= Stella Rush =

Stella Rush (April 30, 1925 – July 25, 2015), also known by her pen name Sten Russell, was an American journalist and LGBT rights activist. She was a regular reporter for the gay rights magazine ONE (1954–1961) and the lesbian rights magazine The Ladder (1957–1968).

== Early life and education ==
Rush was born on April 30, 1925, in Los Angeles. Her father died when she was two years old, and she spent her childhood moving repeatedly between Los Angeles and Kentucky with her mother.

She graduated from Dorsey High School in 1943.

Rush attended the University of California, Berkeley for two years and transferred to the University of California, Los Angeles for her third year; she left without graduating and took up a job at the Firestone Tire and Rubber Company.

== Political activism ==
After graduating from Dorsey High School in 1943, she worked as an aircraft draftsman for North American Aviation until 1945.

Rush's career as a gay rights activist began as a writer for ONE magazine, joining the organization in 1953. She wrote her first article, a first-person account of the Los Angeles gay scene, in 1954 under the pseudonym "Sten Russell". She was a regular reporter for ONE until 1961. She became involved with the Daughters of Bilitis (DOB), a lesbian rights organization, in 1957, and was a co-founder and treasurer of the organization's Los Angeles chapter. She and Helen Sandoz were also involved with the Circle of Loving Companions as close friends of its founders, Harry Hay and John Burnside.

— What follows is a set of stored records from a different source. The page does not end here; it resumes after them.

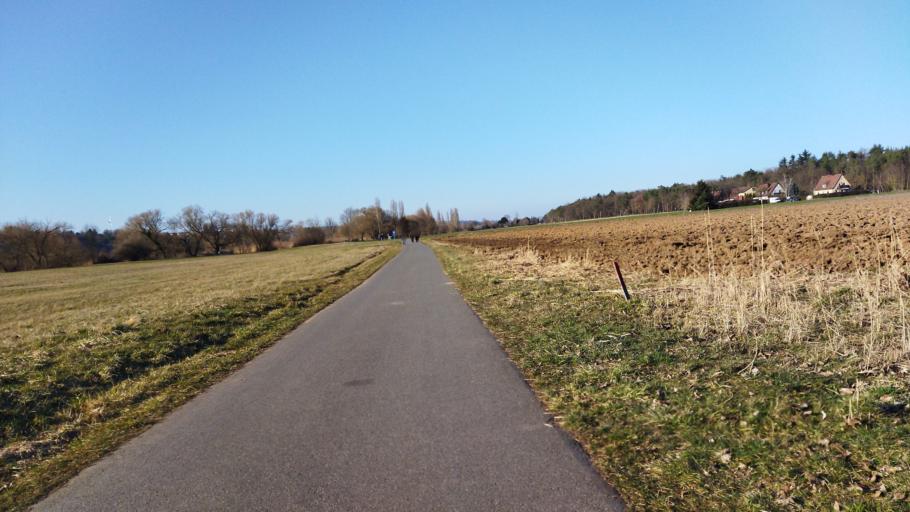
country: DE
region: Bavaria
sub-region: Regierungsbezirk Unterfranken
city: Kitzingen
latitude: 49.7503
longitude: 10.1611
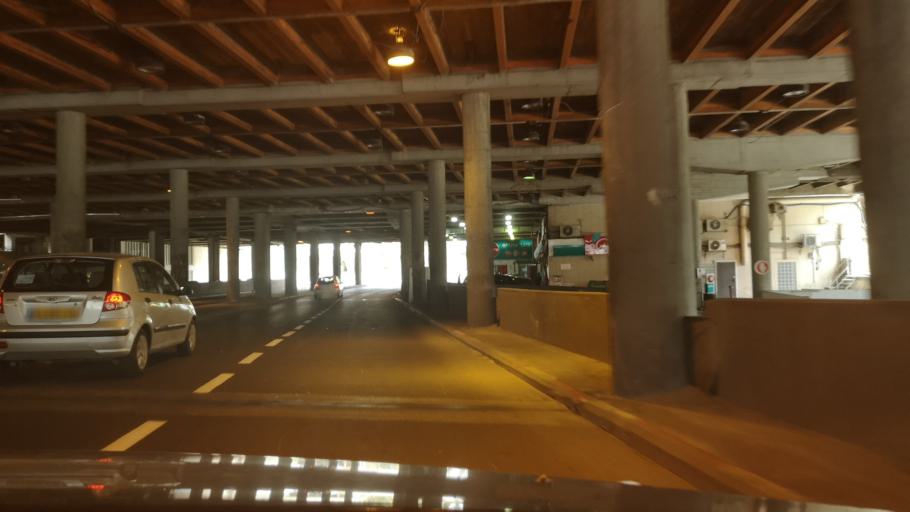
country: IL
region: Tel Aviv
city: Tel Aviv
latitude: 32.0854
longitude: 34.7698
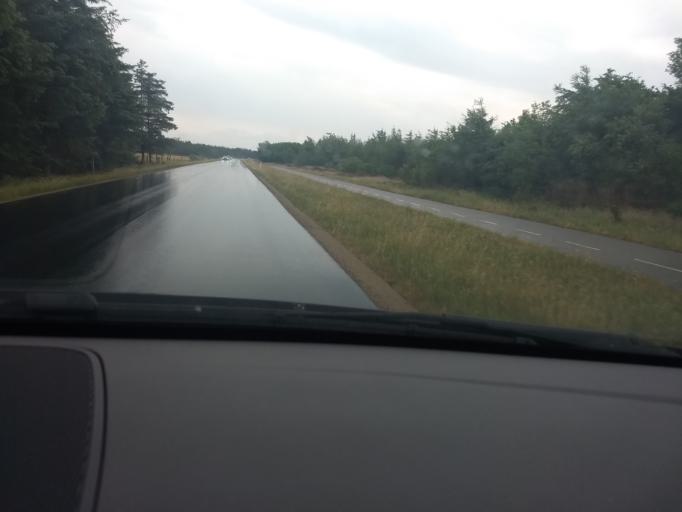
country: DK
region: South Denmark
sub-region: Fano Kommune
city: Nordby
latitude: 55.4080
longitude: 8.4145
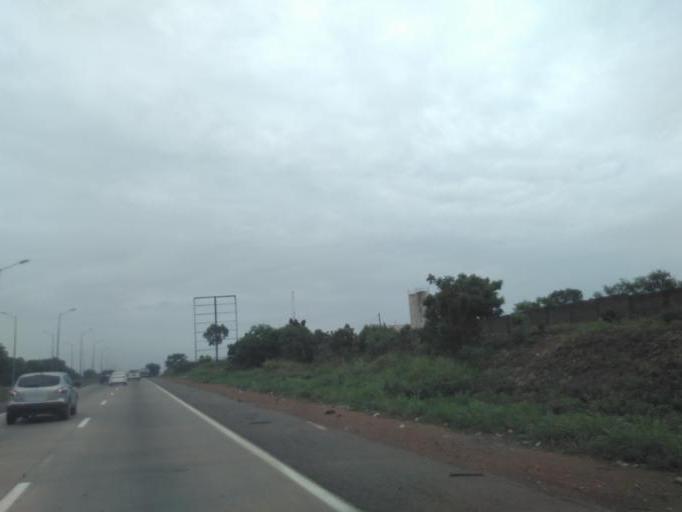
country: GH
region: Greater Accra
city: Medina Estates
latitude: 5.6366
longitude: -0.1388
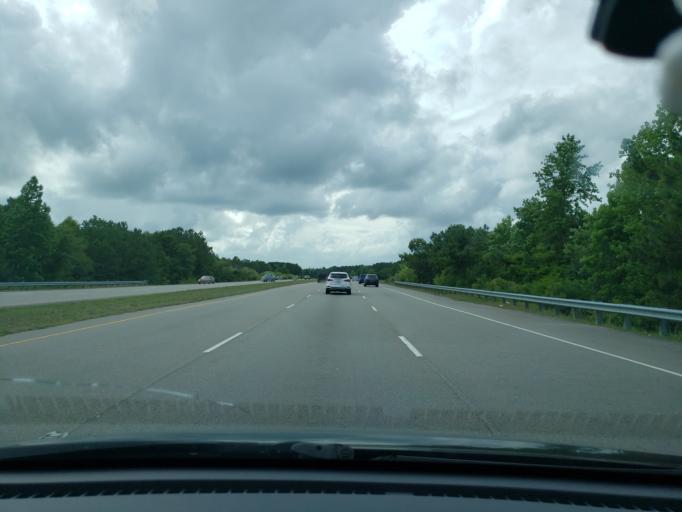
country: US
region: North Carolina
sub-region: New Hanover County
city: Kings Grant
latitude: 34.2542
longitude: -77.9003
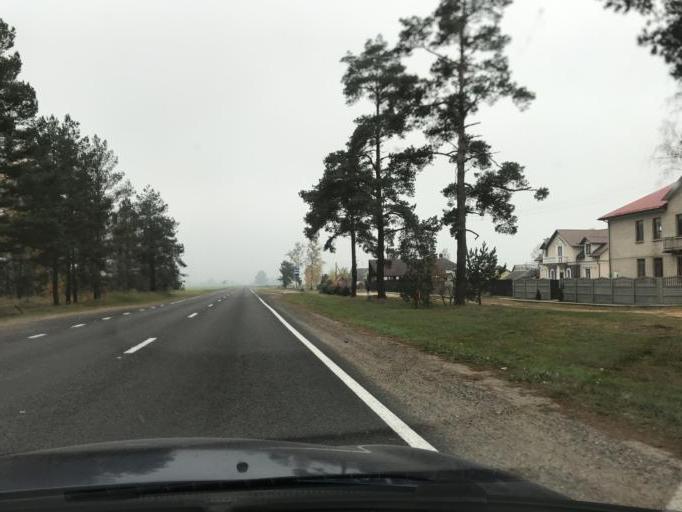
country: BY
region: Grodnenskaya
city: Hrodna
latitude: 53.8309
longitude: 23.8843
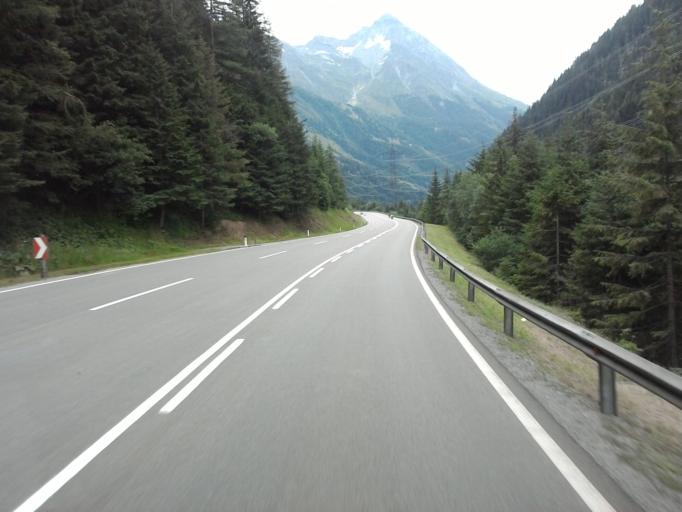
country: AT
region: Tyrol
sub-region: Politischer Bezirk Lienz
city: Matrei in Osttirol
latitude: 47.0961
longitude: 12.5181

=== Involvement with The Ladder ===
She served as the Los Angeles reporter for its official publication, The Ladder. She mainly reported on conferences, seminars, and new research into homosexuality, and also published poems in the magazine. She ceased working with the DOB in 1968, following the organization's merger with the National Organization for Women, because she disagreed with the rhetoric of the feminist movement and felt that the campaign for women's rights victimized men.

==Personal life==
Rush was bisexual. She was in a relationship with Helen Sandoz for thirty years; they met in 1957 and lived together in Silver Lake, Los Angeles, until Sandoz's death in 1987.